Nearly 20 chemical engineers from New York to Puerto Rico visited Bryant on Monday as part of the annual convention of the American Institute of Chemical Engineers (AIChE), which is in Salt Lake City this week. They hope to inspire the next generation of engineers.

"In our lifetime, the issues of renewable energy, clean water and clean air [will require] new and novel solutions," said Rodney Dotson, a professor at City College of New York and chairman of AIChe's minority affairs committee. "That is what the world will look to [new engineers] to do."

Engineers, he said, help to solve a variety of human problems and their innovations spur economic growth.

On Monday, Dotson and his volunteers conducted their experiments simultaneously in every classroom at Bryant. They mixed pink or blue glue with water and a Borax solution to make stretchy putty. Students also learned how to freeze milk, sugar and vanilla to make ice cream.

The school was chosen in part because of its diversity — about half the students are Latino, African-American or other ethnic minorities. Women and ethnic minorities are underrepresented in science, technology, engineering and math professions. The disparity reflects a gap in interest, not aptitude, notes a September report on the issue prepared by President Barack Obama's Council of Advisors on Science and Technology.

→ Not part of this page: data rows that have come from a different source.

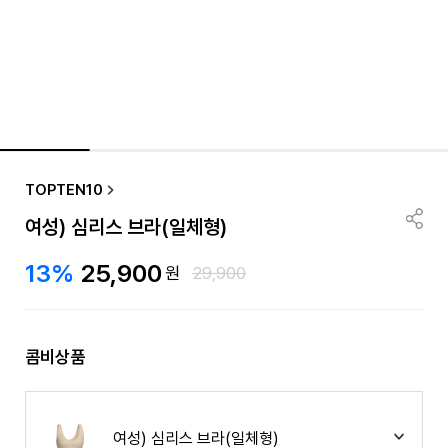
TOPTEN10
여성) 심리스 브라(일체형)
13%
25,900
원
29,900
콤비상품
여성) 심리스 브라(일체형)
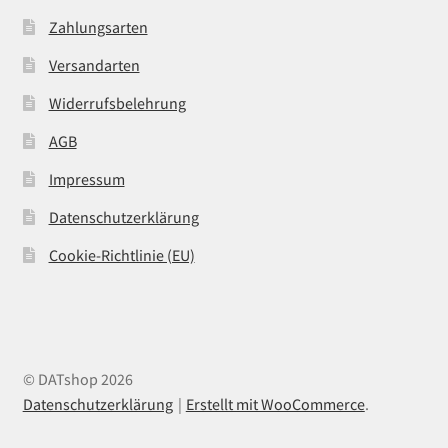
Zahlungsarten
Versandarten
Widerrufsbelehrung
AGB
Impressum
Datenschutzerklärung
Cookie-Richtlinie (EU)
© DATshop 2026
Datenschutzerklärung
Erstellt mit WooCommerce
.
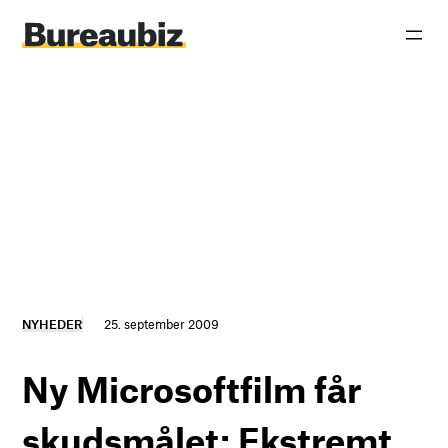
Spring
til
indhold
NYHEDER
25. september 2009
Ny Microsoftfilm får
skudsmålet: Ekstremt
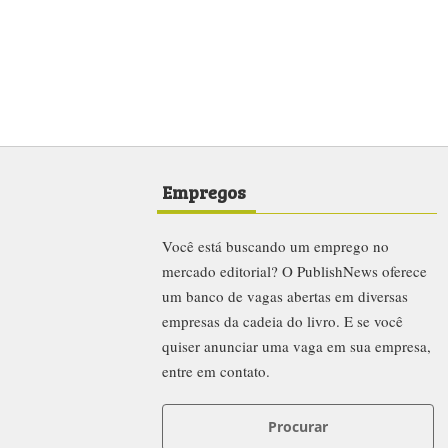
Empregos
Você está buscando um emprego no
mercado editorial? O PublishNews oferece
um banco de vagas abertas em diversas
empresas da cadeia do livro. E se você
quiser anunciar uma vaga em sua empresa,
entre em contato.
Procurar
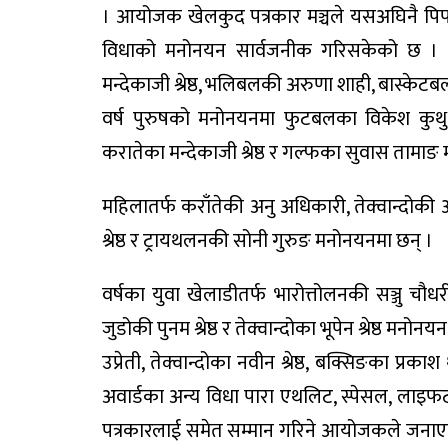
। आयोजक खेलकुद पत्रकार मञ्चले यसअघिनै पिपल्स 
विधाको मनोनयन सार्वजनीक गरिसकेको छ । पि
मन्देकाजी श्रेष्ठ, भलिबलकी अरुणा शाही, बास्केटब
वर्ष पुरुषको मनोनयनमा फुटबलका विकेश कुथु, एथल
करातेका मन्देकाजी श्रेष्ठ र गल्फका सुवास तामाङ
महिलातर्फ कराँतेकी अनु अधिकारी, तेक्वान्दोकी
श्रेष्ठ र ट्रायथलनकी सोनी गुरुङ मनोनयनमा छन् ।
वर्षका युवा खेलाडीतर्फ भारोत्तोलनकी सञ्जु चौधर
जुडोकी पुनम श्रेष्ठ र तेक्वान्दोका भूपेन श्रेष्ठ म
उप्रेती, तेक्वान्दोका नवीन श्रेष्ठ, बक्सिङका प
अवार्डका अन्य विधा पारा एथलिट, स्पेसल, लाइफटाइ
पत्रकारलाई समेत सम्मान गरिने आयोजकले जनाएक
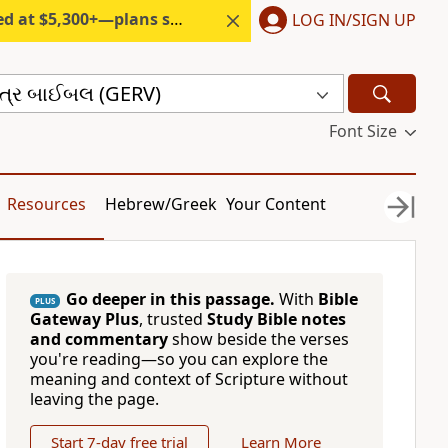
300+—plans start under $6/month.
LOG IN/SIGN UP
િત્ર બાઈબલ (GERV)
Font Size
Resources
Hebrew/Greek
Your Content
Go deeper in this passage.
With
Bible
PLUS
Gateway Plus
, trusted
Study Bible notes
and commentary
show beside the verses
you're reading—so you can explore the
meaning and context of Scripture without
leaving the page.
Start 7-day free trial
Learn More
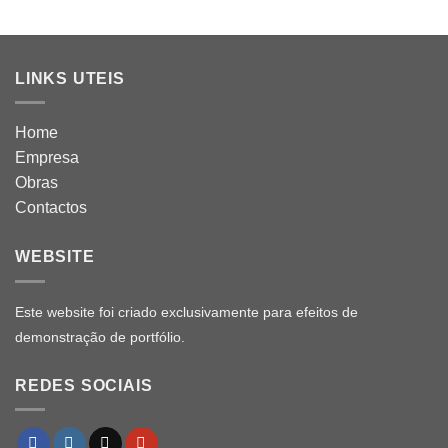
LINKS UTEIS
Home
Empresa
Obras
Contactos
WEBSITE
Este website foi criado exclusivamente para efeitos de
demonstração de portfólio.
REDES SOCIAIS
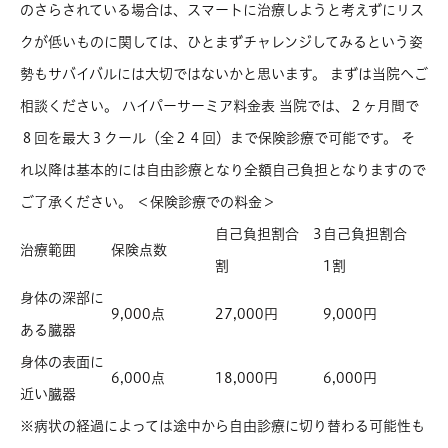
のさらされている場合は、スマートに治療しようと考えずにリス
クが低いものに関しては、ひとまずチャレンジしてみるという姿
勢もサバイバルには大切ではないかと思います。 まずは当院へご
相談ください。 ハイパーサーミア料金表 当院では、２ヶ月間で
８回を最大３クール（全２４回）まで保険診療で可能です。 そ
れ以降は基本的には自由診療となり全額自己負担となりますので
ご了承ください。 ＜保険診療での料金＞
自己負担割合 3
自己負担割合
治療範囲
保険点数
割
1割
身体の深部に
9,000点
27,000円
9,000円
ある臓器
身体の表面に
6,000点
18,000円
6,000円
近い臓器
※病状の経過によっては途中から自由診療に切り替わる可能性も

At Bryant, seventh-grader Lauren Watkins could not decide which part of making ice cream was the "funnest." She and a partner placed milk, sugar and vanilla inside a small, sealed plastic bag and then placed that bag inside a larger one with ice and rock salt. She loved shaking the bag to remove the heat from the milk and cause it to freeze. It also was exciting when the bag exploded. But perhaps the best part, she said, was eating the end product.

"I learned about the chemical reaction between ice and salt," she said. "It was really fun."

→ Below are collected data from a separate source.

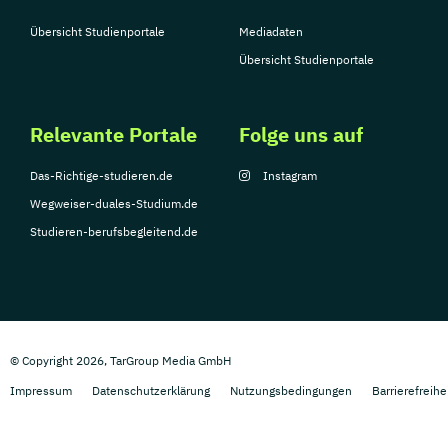
Übersicht Studienportale
Mediadaten
Übersicht Studienportale
Relevante Portale
Folge uns auf
Das-Richtige-studieren.de
Instagram
Wegweiser-duales-Studium.de
Studieren-berufsbegleitend.de
© Copyright 2026, TarGroup Media GmbH
Impressum
Datenschutzerklärung
Nutzungsbedingungen
Barrierefreihe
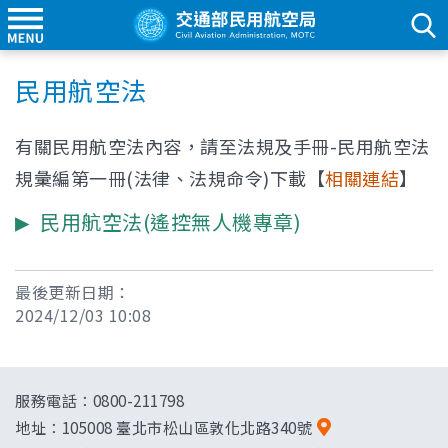
民⽤航空法
有關民用航空法內容，請至法規及手冊-民用航空法
規彙編第一冊(法律、法規命令)下載【
相關連結
】
民用航空法(遙控無人機專章)
最後更新日期：
2024/12/03 10:08
服務電話：0800-211798
地址：
105008 臺北市松山區敦化北路340號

Daniel Meza, a seventh grader, said he is sold on science already. He wants to be an aerospace engineer.

"You get to design rockets and go into space," he said.

Meza also had some challenges with his ice cream bag. He held it over a trash can as icy water streamed from a hole.

"The learning will stick with them because they get to make a mess and it's OK," Dotson said. "It's not every day they get to mess up the rooms."

Sally Torres, a 26-year-old chemical engineering student, said women outnumber men in her program at Prairie View A&M University in Texas.

"We need a lot of diversity. We are the future," she said.

Torres, who plans to work in the oil and gas industry, said she was first inspired by a childhood tour of one of the chemical plants in her hometown of Crosby, Texas.

"I wanted to climb all the distillation towers," she said. "I fell in love with it."